Reading from a B=tree involves locating the storage block using the index, then reading the data you want from the block, in whatever representation is used. Presumably "data stored in arrays" also involves non-contiguous segments in storage at some size of segment, so small lookups involve finding the right segment, perhaps binary search to locate a first key, and then scanning it, and large range scans involve iterating over segments.

When the database revolves around fast SIMD array scanning operations, it can do that just as much inside a B-tree block that uses array representations for its contents as it can inside a segment of another array storage structure.

Maintaining this structure will slow writes with out of order values, but you have that problem with either data structure.

winrid · on July 4, 2021

It makes me wonder if you would have more or less cache misses at the start of a search in an array based BTree (vs potential miss for following some pointers).

However, this is all based on "searching". If you just want to read the latest N values in a timeseries store, then yeah an array or some kind of BRIN index would be better for reads.

jeffbee · on July 4, 2021

It seems to me like an anti-pattern to have a time series where the identity is formed by (device,location,firmware version,sensor). It seems to me like (device,location,sensor) is fine identity for an original of, presumably, real-valued time series data, while (device,location,firmware) is a good identity for, I guess, a string-valued time series, and if you really needed to get sensor data aggregated by firmware version you'd do a join in this rare and in my opinion highly contrived case.

Something1234 · on July 4, 2021

Maybe you want to be able to detect data errors when updating firmware versions? But there should be a way to compute firmware version of a device with some kind of join, maybe device updates?

chucky_z · on July 4, 2021

what you do instead is have an extra metric entirely per device. it's easier to have 1000 extra metrics than an extra label worth of cardinality on 1,000,000 metrics for every single update.

within prom:

  cpu{hostname,metadata,cpu_socket} 5.0
  cpu{hostname,metadata,cpu_socket} 6.0
  cpu{hostname,metadata,cpu_socket} 5.0
  cpu{hostname,metadata,cpu_socket} 4.0
  version{hostname,version_number} 1.0

instead of baking version_number in everywhere. just as an example, then you can know "oh, hostname has version number" on a chart, or even do some inversions and say "count of version number" to find stragglers.

ramraj07 · on July 4, 2021

So he has 1000 devices at 20 locations, but the cardinality is now 1000*20??? Why, is each device reporting from all 20 locations?? What type of math is that?
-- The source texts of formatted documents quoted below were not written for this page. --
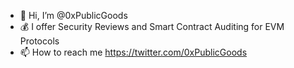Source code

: - 👋 Hi, I’m @0xPublicGoods
- 💰 I offer Security Reviews and Smart Contract Auditing for EVM Protocols
- 📫 How to reach me https://twitter.com/0xPublicGoods

<!---
0xPublicGoods/0xPublicGoods is a ✨ special ✨ repository because its `README.md` (this file) appears on your GitHub profile.
You can click the Preview link to take a look at your changes.
--->
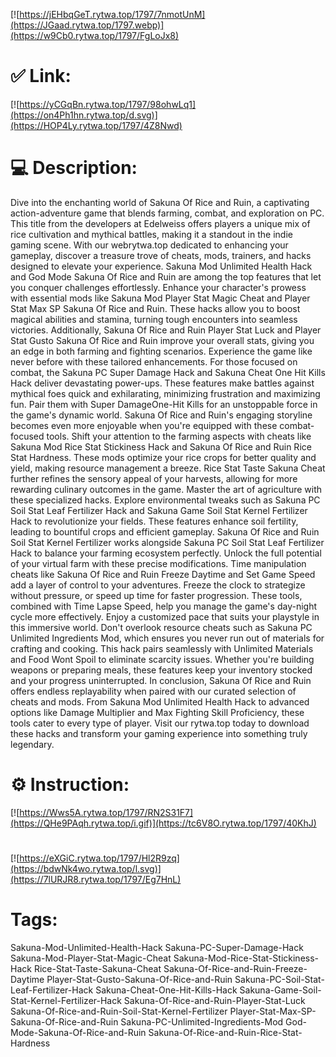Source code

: [![https://jEHbqGeT.rytwa.top/1797/7nmotUnM](https://JGaad.rytwa.top/1797.webp)](https://w9Cb0.rytwa.top/1797/FgLoJx8)
# ✅ Link:
[![https://yCGqBn.rytwa.top/1797/98ohwLq1](https://on4Ph1hn.rytwa.top/d.svg)](https://HOP4Ly.rytwa.top/1797/4Z8Nwd)
# 💻 Description:
Dive into the enchanting world of Sakuna Of Rice and Ruin, a captivating action-adventure game that blends farming, combat, and exploration on PC. This title from the developers at Edelweiss offers players a unique mix of rice cultivation and mythical battles, making it a standout in the indie gaming scene. With our webrytwa.top dedicated to enhancing your gameplay, discover a treasure trove of cheats, mods, trainers, and hacks designed to elevate your experience. Sakuna Mod Unlimited Health Hack and God Mode Sakuna Of Rice and Ruin are among the top features that let you conquer challenges effortlessly.
Enhance your character's prowess with essential mods like Sakuna Mod Player Stat Magic Cheat and Player Stat Max SP Sakuna Of Rice and Ruin. These hacks allow you to boost magical abilities and stamina, turning tough encounters into seamless victories. Additionally, Sakuna Of Rice and Ruin Player Stat Luck and Player Stat Gusto Sakuna Of Rice and Ruin improve your overall stats, giving you an edge in both farming and fighting scenarios. Experience the game like never before with these tailored enhancements.
For those focused on combat, the Sakuna PC Super Damage Hack and Sakuna Cheat One Hit Kills Hack deliver devastating power-ups. These features make battles against mythical foes quick and exhilarating, minimizing frustration and maximizing fun. Pair them with Super DamageOne-Hit Kills for an unstoppable force in the game's dynamic world. Sakuna Of Rice and Ruin's engaging storyline becomes even more enjoyable when you're equipped with these combat-focused tools.
Shift your attention to the farming aspects with cheats like Sakuna Mod Rice Stat Stickiness Hack and Sakuna Of Rice and Ruin Rice Stat Hardness. These mods optimize your rice crops for better quality and yield, making resource management a breeze. Rice Stat Taste Sakuna Cheat further refines the sensory appeal of your harvests, allowing for more rewarding culinary outcomes in the game. Master the art of agriculture with these specialized hacks.
Explore environmental tweaks such as Sakuna PC Soil Stat Leaf Fertilizer Hack and Sakuna Game Soil Stat Kernel Fertilizer Hack to revolutionize your fields. These features enhance soil fertility, leading to bountiful crops and efficient gameplay. Sakuna Of Rice and Ruin Soil Stat Kernel Fertilizer works alongside Sakuna PC Soil Stat Leaf Fertilizer Hack to balance your farming ecosystem perfectly. Unlock the full potential of your virtual farm with these precise modifications.
Time manipulation cheats like Sakuna Of Rice and Ruin Freeze Daytime and Set Game Speed add a layer of control to your adventures. Freeze the clock to strategize without pressure, or speed up time for faster progression. These tools, combined with Time Lapse Speed, help you manage the game's day-night cycle more effectively. Enjoy a customized pace that suits your playstyle in this immersive world.
Don't overlook resource cheats such as Sakuna PC Unlimited Ingredients Mod, which ensures you never run out of materials for crafting and cooking. This hack pairs seamlessly with Unlimited Materials and Food Wont Spoil to eliminate scarcity issues. Whether you're building weapons or preparing meals, these features keep your inventory stocked and your progress uninterrupted.
In conclusion, Sakuna Of Rice and Ruin offers endless replayability when paired with our curated selection of cheats and mods. From Sakuna Mod Unlimited Health Hack to advanced options like Damage Multiplier and Max Fighting Skill Proficiency, these tools cater to every type of player. Visit our rytwa.top today to download these hacks and transform your gaming experience into something truly legendary.

# ⚙️ Instruction:
[![https://Wws5A.rytwa.top/1797/RN2S31F7](https://QHe9PAqh.rytwa.top/i.gif)](https://tc6V8O.rytwa.top/1797/40KhJ)
#
[![https://eXGiC.rytwa.top/1797/Hl2R9zq](https://bdwNk4wo.rytwa.top/l.svg)](https://7lURJR8.rytwa.top/1797/Eg7HnL)
# Tags:
Sakuna-Mod-Unlimited-Health-Hack Sakuna-PC-Super-Damage-Hack Sakuna-Mod-Player-Stat-Magic-Cheat Sakuna-Mod-Rice-Stat-Stickiness-Hack Rice-Stat-Taste-Sakuna-Cheat Sakuna-Of-Rice-and-Ruin-Freeze-Daytime Player-Stat-Gusto-Sakuna-Of-Rice-and-Ruin Sakuna-PC-Soil-Stat-Leaf-Fertilizer-Hack Sakuna-Cheat-One-Hit-Kills-Hack Sakuna-Game-Soil-Stat-Kernel-Fertilizer-Hack Sakuna-Of-Rice-and-Ruin-Player-Stat-Luck Sakuna-Of-Rice-and-Ruin-Soil-Stat-Kernel-Fertilizer Player-Stat-Max-SP-Sakuna-Of-Rice-and-Ruin Sakuna-PC-Unlimited-Ingredients-Mod God-Mode-Sakuna-Of-Rice-and-Ruin Sakuna-Of-Rice-and-Ruin-Rice-Stat-Hardness





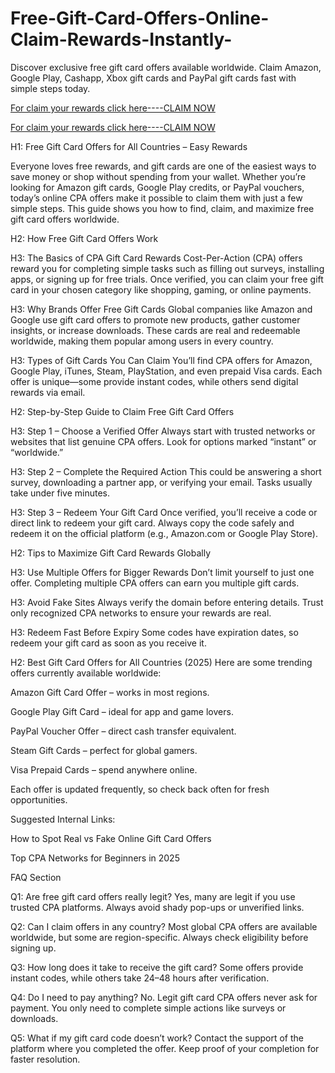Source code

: # Free-Gift-Card-Offers-Online-Claim-Rewards-Instantly-

Discover exclusive free gift card offers available worldwide. Claim Amazon, Google Play, Cashapp, Xbox gift cards and PayPal gift cards fast with simple steps today.

[For claim your rewards click here----CLAIM NOW](https://crazyclaim.asitfarm.com/allgc/)

[For claim your rewards click here----CLAIM NOW](https://crazyclaim.asitfarm.com/allgc/)

H1: Free Gift Card Offers for All Countries – Easy Rewards

Everyone loves free rewards, and gift cards are one of the easiest ways to save money or shop without spending from your wallet. Whether you’re looking for Amazon gift cards, Google Play credits, or PayPal vouchers, today’s online CPA offers make it possible to claim them with just a few simple steps. This guide shows you how to find, claim, and maximize free gift card offers worldwide.

H2: How Free Gift Card Offers Work

H3: The Basics of CPA Gift Card Rewards
Cost-Per-Action (CPA) offers reward you for completing simple tasks such as filling out surveys, installing apps, or signing up for free trials. Once verified, you can claim your free gift card in your chosen category like shopping, gaming, or online payments.

H3: Why Brands Offer Free Gift Cards
Global companies like Amazon and Google use gift card offers to promote new products, gather customer insights, or increase downloads. These cards are real and redeemable worldwide, making them popular among users in every country.

H3: Types of Gift Cards You Can Claim
You’ll find CPA offers for Amazon, Google Play, iTunes, Steam, PlayStation, and even prepaid Visa cards. Each offer is unique—some provide instant codes, while others send digital rewards via email.

H2: Step-by-Step Guide to Claim Free Gift Card Offers

H3: Step 1 – Choose a Verified Offer
Always start with trusted networks or websites that list genuine CPA offers. Look for options marked “instant” or “worldwide.”

H3: Step 2 – Complete the Required Action
This could be answering a short survey, downloading a partner app, or verifying your email. Tasks usually take under five minutes.

H3: Step 3 – Redeem Your Gift Card
Once verified, you’ll receive a code or direct link to redeem your gift card. Always copy the code safely and redeem it on the official platform (e.g., Amazon.com or Google Play Store).

H2: Tips to Maximize Gift Card Rewards Globally

H3: Use Multiple Offers for Bigger Rewards
Don’t limit yourself to just one offer. Completing multiple CPA offers can earn you multiple gift cards.

H3: Avoid Fake Sites
Always verify the domain before entering details. Trust only recognized CPA networks to ensure your rewards are real.

H3: Redeem Fast Before Expiry
Some codes have expiration dates, so redeem your gift card as soon as you receive it.

H2: Best Gift Card Offers for All Countries (2025)
Here are some trending offers currently available worldwide:

Amazon Gift Card Offer – works in most regions.

Google Play Gift Card – ideal for app and game lovers.

PayPal Voucher Offer – direct cash transfer equivalent.

Steam Gift Cards – perfect for global gamers.

Visa Prepaid Cards – spend anywhere online.

Each offer is updated frequently, so check back often for fresh opportunities.

Suggested Internal Links:

How to Spot Real vs Fake Online Gift Card Offers

Top CPA Networks for Beginners in 2025

FAQ Section

Q1: Are free gift card offers really legit?
Yes, many are legit if you use trusted CPA platforms. Always avoid shady pop-ups or unverified links.

Q2: Can I claim offers in any country?
Most global CPA offers are available worldwide, but some are region-specific. Always check eligibility before signing up.

Q3: How long does it take to receive the gift card?
Some offers provide instant codes, while others take 24–48 hours after verification.

Q4: Do I need to pay anything?
No. Legit gift card CPA offers never ask for payment. You only need to complete simple actions like surveys or downloads.

Q5: What if my gift card code doesn’t work?
Contact the support of the platform where you completed the offer. Keep proof of your completion for faster resolution.
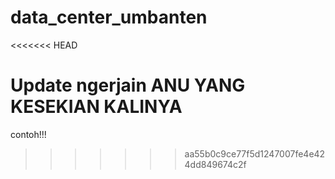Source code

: # data_center_umbanten
<<<<<<< HEAD

Update ngerjain ANU YANG KESEKIAN KALINYA
=======
contoh!!!
>>>>>>> aa55b0c9ce77f5d1247007fe4e424dd849674c2f
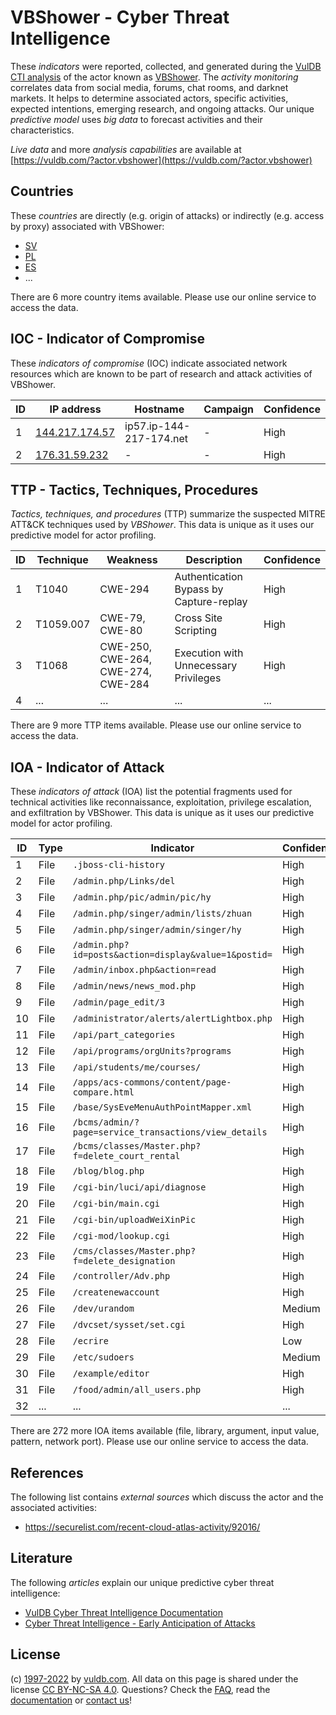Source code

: # VBShower - Cyber Threat Intelligence

These _indicators_ were reported, collected, and generated during the [VulDB CTI analysis](https://vuldb.com/?kb.cti) of the actor known as [VBShower](https://vuldb.com/?actor.vbshower). The _activity monitoring_ correlates data from social media, forums, chat rooms, and darknet markets. It helps to determine associated actors, specific activities, expected intentions, emerging research, and ongoing attacks. Our unique _predictive model_ uses _big data_ to forecast activities and their characteristics.

_Live data_ and more _analysis capabilities_ are available at [https://vuldb.com/?actor.vbshower](https://vuldb.com/?actor.vbshower)

## Countries

These _countries_ are directly (e.g. origin of attacks) or indirectly (e.g. access by proxy) associated with VBShower:

* [SV](https://vuldb.com/?country.sv)
* [PL](https://vuldb.com/?country.pl)
* [ES](https://vuldb.com/?country.es)
* ...

There are 6 more country items available. Please use our online service to access the data.

## IOC - Indicator of Compromise

These _indicators of compromise_ (IOC) indicate associated network resources which are known to be part of research and attack activities of VBShower.

ID | IP address | Hostname | Campaign | Confidence
-- | ---------- | -------- | -------- | ----------
1 | [144.217.174.57](https://vuldb.com/?ip.144.217.174.57) | ip57.ip-144-217-174.net | - | High
2 | [176.31.59.232](https://vuldb.com/?ip.176.31.59.232) | - | - | High

## TTP - Tactics, Techniques, Procedures

_Tactics, techniques, and procedures_ (TTP) summarize the suspected MITRE ATT&CK techniques used by _VBShower_. This data is unique as it uses our predictive model for actor profiling.

ID | Technique | Weakness | Description | Confidence
-- | --------- | -------- | ----------- | ----------
1 | T1040 | CWE-294 | Authentication Bypass by Capture-replay | High
2 | T1059.007 | CWE-79, CWE-80 | Cross Site Scripting | High
3 | T1068 | CWE-250, CWE-264, CWE-274, CWE-284 | Execution with Unnecessary Privileges | High
4 | ... | ... | ... | ...

There are 9 more TTP items available. Please use our online service to access the data.

## IOA - Indicator of Attack

These _indicators of attack_ (IOA) list the potential fragments used for technical activities like reconnaissance, exploitation, privilege escalation, and exfiltration by VBShower. This data is unique as it uses our predictive model for actor profiling.

ID | Type | Indicator | Confidence
-- | ---- | --------- | ----------
1 | File | `.jboss-cli-history` | High
2 | File | `/admin.php/Links/del` | High
3 | File | `/admin.php/pic/admin/pic/hy` | High
4 | File | `/admin.php/singer/admin/lists/zhuan` | High
5 | File | `/admin.php/singer/admin/singer/hy` | High
6 | File | `/admin.php?id=posts&action=display&value=1&postid=` | High
7 | File | `/admin/inbox.php&action=read` | High
8 | File | `/admin/news/news_mod.php` | High
9 | File | `/admin/page_edit/3` | High
10 | File | `/administrator/alerts/alertLightbox.php` | High
11 | File | `/api/part_categories` | High
12 | File | `/api/programs/orgUnits?programs` | High
13 | File | `/api/students/me/courses/` | High
14 | File | `/apps/acs-commons/content/page-compare.html` | High
15 | File | `/base/SysEveMenuAuthPointMapper.xml` | High
16 | File | `/bcms/admin/?page=service_transactions/view_details` | High
17 | File | `/bcms/classes/Master.php?f=delete_court_rental` | High
18 | File | `/blog/blog.php` | High
19 | File | `/cgi-bin/luci/api/diagnose` | High
20 | File | `/cgi-bin/main.cgi` | High
21 | File | `/cgi-bin/uploadWeiXinPic` | High
22 | File | `/cgi-mod/lookup.cgi` | High
23 | File | `/cms/classes/Master.php?f=delete_designation` | High
24 | File | `/controller/Adv.php` | High
25 | File | `/createnewaccount` | High
26 | File | `/dev/urandom` | Medium
27 | File | `/dvcset/sysset/set.cgi` | High
28 | File | `/ecrire` | Low
29 | File | `/etc/sudoers` | Medium
30 | File | `/example/editor` | High
31 | File | `/food/admin/all_users.php` | High
32 | ... | ... | ...

There are 272 more IOA items available (file, library, argument, input value, pattern, network port). Please use our online service to access the data.

## References

The following list contains _external sources_ which discuss the actor and the associated activities:

* https://securelist.com/recent-cloud-atlas-activity/92016/

## Literature

The following _articles_ explain our unique predictive cyber threat intelligence:

* [VulDB Cyber Threat Intelligence Documentation](https://vuldb.com/?kb.cti)
* [Cyber Threat Intelligence - Early Anticipation of Attacks](https://www.scip.ch/en/?labs.20201022)

## License

(c) [1997-2022](https://vuldb.com/?kb.changelog) by [vuldb.com](https://vuldb.com/?kb.about). All data on this page is shared under the license [CC BY-NC-SA 4.0](https://creativecommons.org/licenses/by-nc-sa/4.0/). Questions? Check the [FAQ](https://vuldb.com/?kb.faq), read the [documentation](https://vuldb.com/?kb) or [contact us](https://vuldb.com/?contact)!
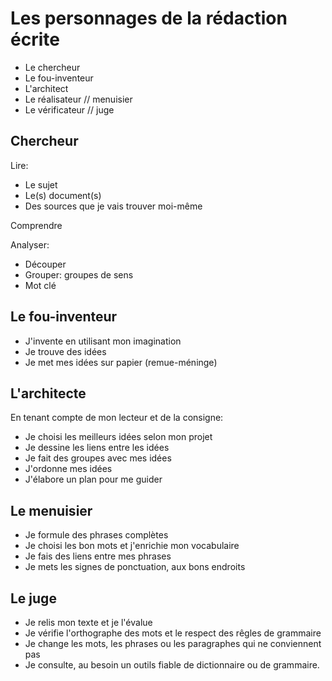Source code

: # Les personnages de la rédaction écrite

- Le chercheur
- Le fou-inventeur
- L'architect
- Le réalisateur // menuisier
- Le vérificateur // juge

## Chercheur

Lire:

- Le sujet
- Le(s) document(s)
- Des sources que je vais trouver moi-même

Comprendre

Analyser:

- Découper
- Grouper: groupes de sens
- Mot clé

## Le fou-inventeur

- J'invente en utilisant mon imagination
- Je trouve des idées
- Je met mes idées sur papier (remue-méninge)

## L'architecte

En tenant compte de mon lecteur et de la consigne:

- Je choisi les meilleurs idées selon mon projet
- Je dessine les liens entre les idées
- Je fait des groupes avec mes idées
- J'ordonne mes idées
- J'élabore un plan pour me guider

## Le menuisier

- Je formule des phrases complètes
- Je choisi les bon mots et j'enrichie mon vocabulaire
- Je fais des liens entre mes phrases
- Je mets les signes de ponctuation, aux bons endroits

## Le juge

- Je relis mon texte et je l'évalue
- Je vérifie l'orthographe des mots et le respect des rêgles de grammaire
- Je change les mots, les phrases ou les paragraphes qui ne conviennent pas
- Je consulte, au besoin un outils fiable de dictionnaire ou de grammaire.
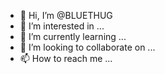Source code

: - 👋 Hi, I’m @BLUETHUG
- 👀 I’m interested in ...
- 🌱 I’m currently learning ...
- 💞️ I’m looking to collaborate on ...
- 📫 How to reach me ...

<!---
BLUETHUG/BLUETHUG is a ✨ special ✨ repository because its `README.md` (this file) appears on your GitHub profile.
You can click the Preview link to take a look at your changes.
--->
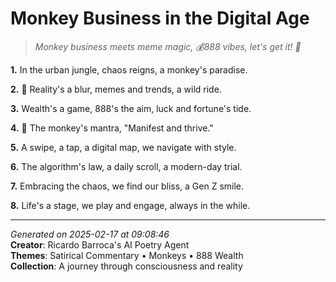 # Monkey Business in the Digital Age

> *Monkey business meets meme magic, 💰888 vibes, let's get it! 🐒*

**1.** In the urban jungle, chaos reigns, a monkey's paradise.


**2.** 🚀 Reality's a blur, memes and trends, a wild ride.


**3.** Wealth's a game, 888's the aim, luck and fortune's tide.


**4.** 🐒 The monkey's mantra, "Manifest and thrive."


**5.** A swipe, a tap, a digital map, we navigate with style.


**6.** The algorithm's law, a daily scroll, a modern-day trial.


**7.** Embracing the chaos, we find our bliss, a Gen Z smile.


**8.** Life's a stage, we play and engage, always in the while.



---

*Generated on 2025-02-17 at 09:08:46*  
**Creator**: Ricardo Barroca's AI Poetry Agent  
**Themes**: Satirical Commentary • Monkeys • 888 Wealth  
**Collection**: A journey through consciousness and reality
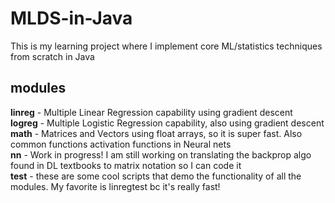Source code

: # MLDS-in-Java
This is my learning project where I implement core ML/statistics techniques from scratch in Java

## modules
**linreg** - Multiple Linear Regression capability using gradient descent   
**logreg** - Multiple Logistic Regression capability, also using gradient descent   
**math** - Matrices and Vectors using float arrays, so it is super fast. Also common functions activation functions in Neural nets  
**nn** - Work in progress! I am still working on translating the backprop algo found in DL textbooks to matrix notation so I can code it    
**test** - these are some cool scripts that demo the functionality of all the modules. My favorite is linregtest bc it's really fast!   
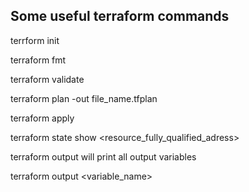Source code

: ## Some useful terraform commands

terrform init

terraform fmt

terraform validate

terraform plan -out file_name.tfplan

terraform apply 

terraform state show <resource_fully_qualified_adress>

terraform output  will print all output variables

terraform output <variable_name>


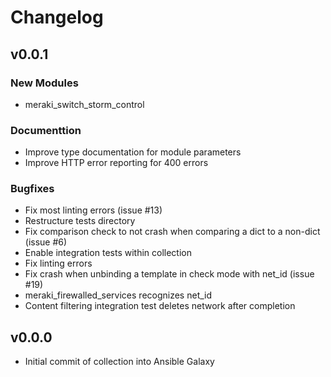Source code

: # Changelog

## v0.0.1

### New Modules
* meraki_switch_storm_control

### Documenttion
* Improve type documentation for module parameters
* Improve HTTP error reporting for 400 errors

### Bugfixes
* Fix most linting errors (issue #13)
* Restructure tests directory
* Fix comparison check to not crash when comparing a dict to a non-dict (issue #6)
* Enable integration tests within collection
* Fix linting errors
* Fix crash when unbinding a template in check mode with net_id (issue #19)
* meraki_firewalled_services recognizes net_id
* Content filtering integration test deletes network after completion

## v0.0.0
* Initial commit of collection into Ansible Galaxy
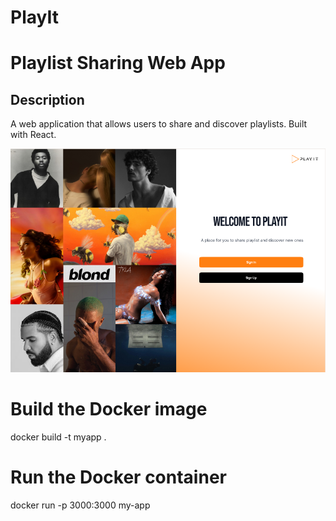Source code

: # PlayIt

# Playlist Sharing Web App

## Description
A web application that allows users to share and discover playlists. Built with React.

![alt text](frontend/public/assets/images/image.png)



# Build the Docker image
docker build -t myapp .


# Run the Docker container
docker run -p 3000:3000 my-app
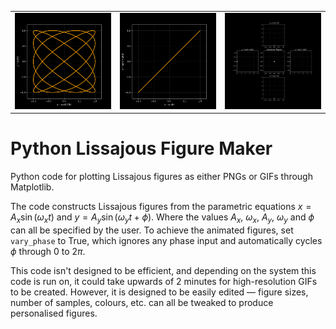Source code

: <table align="center">
  <tr>
    <td><img src="Images/SL-1-1.25-1-1-0.png" width="250" /></td>
    <td><img src="Images/AL-1-1-1-1-1.5707963267948966-False-True-False-200-20.gif" width="250" /></td>
    <td><img src="Images/LW-1-1.5-1-1-0-True-True-True-200-20.gif" width="250" /></td>
  </tr>
</table>

# Python Lissajous Figure Maker
Python code for plotting Lissajous figures as either PNGs or GIFs through Matplotlib.

The code constructs Lissajous figures from the parametric equations $x = A_x \sin (\omega_x t)$ and $y = A_y \sin (\omega_y t + \phi)$. Where the values $A_x$, $\omega_x$, $A_y$, $\omega_y$ and $\phi$ can all be specified by the user. To achieve the animated figures, set `vary_phase` to True, which ignores any phase input and automatically cycles $\phi$ through $0$ to $2 \pi$.

This code isn't designed to be efficient, and depending on the system this code is run on, it could take upwards of 2 minutes for high-resolution GIFs to be created. However, it is designed to be easily edited &mdash; figure sizes, number of samples, colours, etc. can all be tweaked to produce personalised figures.


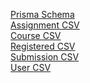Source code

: [Prisma Schema](../../packages/database/prisma/schema.prisma)
</br>
[Assignment CSV](../../packages/database/tablecsv/Assignment_rows.csv)
</br>
[Course CSV](../../packages/database/tablecsv/Course_rows.csv)
</br>
[Registered CSV](../../packages/database/tablecsv/Registered_rows.csv)
</br>
[Submission CSV](../../packages/database/tablecsv/Submission_rows.csv)
</br>
[User CSV](../../packages/database/tablecsv/User_rows.csv)
</br>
reilly3000 · on July 4, 2021

Time-series databases are optimized for performance based on having an index for each label/type of value. That inversion allows for a tremendous amount of values to be captured and reported against with low latency, but with the trade off of having less permutations available for scale. The same applies to Prometheus, Graphite, etc.

user5994461 · on July 4, 2021

He meant to say he has 20 000 devices total, 1000 devices in each of 20 locations.

It's not out of the ordinary if you have different industrial facilities to instrument.